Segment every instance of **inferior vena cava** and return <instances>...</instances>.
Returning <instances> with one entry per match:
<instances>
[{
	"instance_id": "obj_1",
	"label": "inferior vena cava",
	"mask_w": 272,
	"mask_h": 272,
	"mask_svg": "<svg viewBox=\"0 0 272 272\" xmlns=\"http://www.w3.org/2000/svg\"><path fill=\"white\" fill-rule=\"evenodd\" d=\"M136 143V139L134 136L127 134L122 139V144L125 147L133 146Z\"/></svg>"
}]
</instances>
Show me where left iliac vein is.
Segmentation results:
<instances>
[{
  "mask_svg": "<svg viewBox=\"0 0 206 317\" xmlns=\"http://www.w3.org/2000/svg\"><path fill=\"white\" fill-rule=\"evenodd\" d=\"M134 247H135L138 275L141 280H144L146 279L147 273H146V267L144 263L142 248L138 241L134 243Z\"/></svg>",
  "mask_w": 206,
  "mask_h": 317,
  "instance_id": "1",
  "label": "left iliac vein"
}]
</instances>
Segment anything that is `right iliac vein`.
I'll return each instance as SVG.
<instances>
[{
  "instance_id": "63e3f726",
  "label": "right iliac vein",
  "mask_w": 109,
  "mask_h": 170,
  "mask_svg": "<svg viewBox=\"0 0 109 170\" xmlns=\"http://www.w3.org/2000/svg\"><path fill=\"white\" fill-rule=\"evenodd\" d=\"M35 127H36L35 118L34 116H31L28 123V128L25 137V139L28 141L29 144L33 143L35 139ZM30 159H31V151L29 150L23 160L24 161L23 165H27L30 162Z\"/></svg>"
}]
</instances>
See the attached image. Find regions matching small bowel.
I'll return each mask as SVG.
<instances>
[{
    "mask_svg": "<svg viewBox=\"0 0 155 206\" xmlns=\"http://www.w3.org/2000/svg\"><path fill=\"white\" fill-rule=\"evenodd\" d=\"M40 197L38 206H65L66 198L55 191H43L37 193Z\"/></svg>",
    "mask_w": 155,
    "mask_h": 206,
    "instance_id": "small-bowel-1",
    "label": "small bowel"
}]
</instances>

——————————

[YOUR INSTRUCTIONS] Put every line of the records above into a JSON list of strings, one string per line, and leave out any blank lines.

[ANSWER TO THIS TASK]
[
  "Segment every instance of **inferior vena cava** and return <instances>...</instances>.",
  "Returning <instances> with one entry per match:",
  "<instances>",
  "[{",
  "\t\"instance_id\": \"obj_1\",",
  "\t\"label\": \"inferior vena cava\",",
  "\t\"mask_w\": 272,",
  "\t\"mask_h\": 272,",
  "\t\"mask_svg\": \"<svg viewBox=\\\"0 0 272 272\\\" xmlns=\\\"http://www.w3.org/2000/svg\\\"><path fill=\\\"white\\\" fill-rule=\\\"evenodd\\\" d=\\\"M136 143V139L134 136L127 134L122 139V144L125 147L133 146Z\\\"/></svg>\"",
  "}]",
  "</instances>",
  "Show me where left iliac vein is.",
  "Segmentation results:",
  "<instances>",
  "[{",
  "  \"mask_svg\": \"<svg viewBox=\\\"0 0 206 317\\\" xmlns=\\\"http://www.w3.org/2000/svg\\\"><path fill=\\\"white\\\" fill-rule=\\\"evenodd\\\" d=\\\"M134 247H135L138 275L141 280H144L146 279L147 273H146V267L144 263L142 248L138 241L134 243Z\\\"/></svg>\",",
  "  \"mask_w\": 206,",
  "  \"mask_h\": 317,",
  "  \"instance_id\": \"1\",",
  "  \"label\": \"left iliac vein\"",
  "}]",
  "</instances>",
  "Segment anything that is `right iliac vein`.",
  "I'll return each instance as SVG.",
  "<instances>",
  "[{",
  "  \"instance_id\": \"63e3f726\",",
  "  \"label\": \"right iliac vein\",",
  "  \"mask_w\": 109,",
  "  \"mask_h\": 170,",
  "  \"mask_svg\": \"<svg viewBox=\\\"0 0 109 170\\\" xmlns=\\\"http://www.w3.org/2000/svg\\\"><path fill=\\\"white\\\" fill-rule=\\\"evenodd\\\" d=\\\"M35 127H36L35 118L34 116H31L28 123V128L25 137V139L28 141L29 144L33 143L35 139ZM30 159H31V151L29 150L23 160L24 161L23 165H27L30 162Z\\\"/></svg>\"",
  "}]",
  "</instances>",
  "See the attached image. Find regions matching small bowel.",
  "I'll return each mask as SVG.",
  "<instances>",
  "[{",
  "    \"mask_svg\": \"<svg viewBox=\\\"0 0 155 206\\\" xmlns=\\\"http://www.w3.org/2000/svg\\\"><path fill=\\\"white\\\" fill-rule=\\\"evenodd\\\" d=\\\"M40 197L38 206H65L66 198L55 191H43L37 193Z\\\"/></svg>\",",
  "    \"mask_w\": 155,",
  "    \"mask_h\": 206,",
  "    \"instance_id\": \"small-bowel-1\",",
  "    \"label\": \"small bowel\"",
  "}]",
  "</instances>"
]